Times reporters and editors heard about the email and immediately requested a copy under the state’s Freedom of Information Law. While we were waiting — a process that involved an appeal of an initial denial — we began looking around to find out just what Mr. Alexander was saying so we could better understand his wrath. The response to our FOIL request came this week. You can read it for yourself [in a graphic attached to this web story]; Mr. Alexander severely redacted his email.

In the meantime, Times reporters obtained a copy of the email. You can read every word in the original email, also appearing [as a graphic attached to this web story].

We have been criticized many times over the 153 years this newspaper has been published, so this is hardly a new experience. Here is a brief summary of what Mr. Alexander chose to keep secret:

n The article is a “blatant attempt to make staffs and boards from the county and particularly the IDA look ignorant and unaware of what is going on around them.”

n JCIDA has been “victimized by an editorial policy gone amuck [sic].”

n “When one is asked the question regarding the difficulties of doing economic development in Jefferson County, might I suggest that high on the list is the Watertown Daily Times and its ownership who remains mired in the ‘golden days of newspapers’ when bulling [sic] was an accepted and predominate [sic] way of life.”

Finally, Mr. Alexander chose to redact his glee in citing the lower circulation of the Times caused by “editorials designed and presented as ‘news stories.’ ”

Mr. Alexander is certainly entitled to his opinions, but there can be only one set of facts. The facts are simple: Almost immediately after the article appeared, the JCIDA board put the project on hold for further evaluation.

What is distressing is that the man entrusted with leading Jefferson County’s job development efforts, the man who continues to preside over a county whose unemployment rate, despite the presence of Fort Drum, is much higher than almost every county in the state, can take pleasure in the changing nature of the news media business. Mr. Alexander is cheering for the decline in print circulation and gleefully hoping for the eventual demise of one of Jefferson County’s major employers, whose staff produces a daily newspaper delivered to doorsteps from Massena to Pulaski and services and maintains a comprehensive and serious local news website.

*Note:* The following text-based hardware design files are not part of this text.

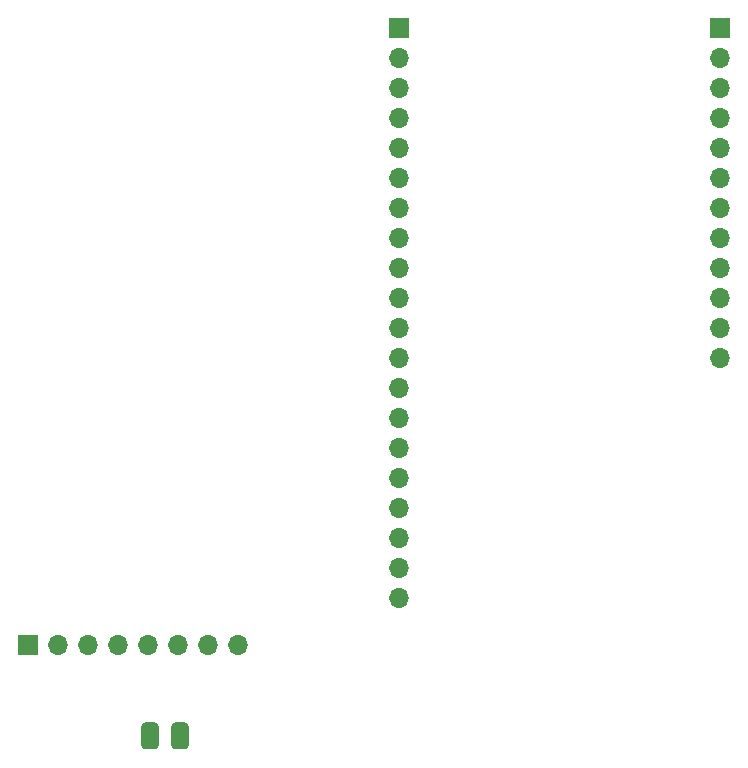
<source format=gts>
%TF.GenerationSoftware,KiCad,Pcbnew,7.0.5*%
%TF.CreationDate,2024-02-24T19:05:55-05:00*%
%TF.ProjectId,UWB_PCB,5557425f-5043-4422-9e6b-696361645f70,rev?*%
%TF.SameCoordinates,Original*%
%TF.FileFunction,Soldermask,Top*%
%TF.FilePolarity,Negative*%
%FSLAX46Y46*%
G04 Gerber Fmt 4.6, Leading zero omitted, Abs format (unit mm)*
G04 Created by KiCad (PCBNEW 7.0.5) date 2024-02-24 19:05:55*
%MOMM*%
%LPD*%
G01*
G04 APERTURE LIST*
G04 Aperture macros list*
%AMRoundRect*
0 Rectangle with rounded corners*
0 $1 Rounding radius*
0 $2 $3 $4 $5 $6 $7 $8 $9 X,Y pos of 4 corners*
0 Add a 4 corners polygon primitive as box body*
4,1,4,$2,$3,$4,$5,$6,$7,$8,$9,$2,$3,0*
0 Add four circle primitives for the rounded corners*
1,1,$1+$1,$2,$3*
1,1,$1+$1,$4,$5*
1,1,$1+$1,$6,$7*
1,1,$1+$1,$8,$9*
0 Add four rect primitives between the rounded corners*
20,1,$1+$1,$2,$3,$4,$5,0*
20,1,$1+$1,$4,$5,$6,$7,0*
20,1,$1+$1,$6,$7,$8,$9,0*
20,1,$1+$1,$8,$9,$2,$3,0*%
G04 Aperture macros list end*
%ADD10R,1.700000X1.700000*%
%ADD11O,1.700000X1.700000*%
%ADD12RoundRect,0.381000X0.381000X-0.762000X0.381000X0.762000X-0.381000X0.762000X-0.381000X-0.762000X0*%
G04 APERTURE END LIST*
D10*
%TO.C,J1*%
X161600000Y-60500000D03*
D11*
X161600000Y-63040000D03*
X161600000Y-65580000D03*
X161600000Y-68120000D03*
X161600000Y-70660000D03*
X161600000Y-73200000D03*
X161600000Y-75740000D03*
X161600000Y-78280000D03*
X161600000Y-80820000D03*
X161600000Y-83360000D03*
X161600000Y-85900000D03*
X161600000Y-88440000D03*
X161600000Y-90980000D03*
X161600000Y-93520000D03*
X161600000Y-96060000D03*
X161600000Y-98600000D03*
X161600000Y-101140000D03*
X161600000Y-103680000D03*
X161600000Y-106220000D03*
X161600000Y-108760000D03*
D10*
X188830000Y-60500000D03*
D11*
X188830000Y-63040000D03*
X188830000Y-65580000D03*
X188830000Y-68120000D03*
X188830000Y-70660000D03*
X188830000Y-73200000D03*
X188830000Y-75740000D03*
X188830000Y-78280000D03*
X188830000Y-80820000D03*
X188830000Y-83360000D03*
X188830000Y-85900000D03*
X188830000Y-88440000D03*
%TD*%
D10*
%TO.C,J2*%
X130210001Y-112740000D03*
D11*
X132750001Y-112740000D03*
X135290001Y-112740000D03*
X137830000Y-112740000D03*
X140370001Y-112740000D03*
X142910001Y-112740000D03*
X145450001Y-112740000D03*
X147990001Y-112740000D03*
%TD*%
D12*
%TO.C,J3*%
X140560000Y-120434000D03*
X143100000Y-120434000D03*
%TD*%
M02*

</source>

Hoping for demise? Is that what you want the chief executive of job development efforts to put his energy behind? Not only is Mr. Alexander wrong about this media organization, he fails to display the skills, track record or ability to drive economic development and job creation.

Mr. Alexander has impugned the motives and the professionalism of every man and woman engaged in the publication of the Times — door-step delivery agents, press operators, computer experts, reporters, editors and the many other employees who work hard to present an even-handed and accurate news report.

Sometimes the truth hurts, but it always emerges — even if you think you are immune because you have a black pencil on your desk to cover up your words.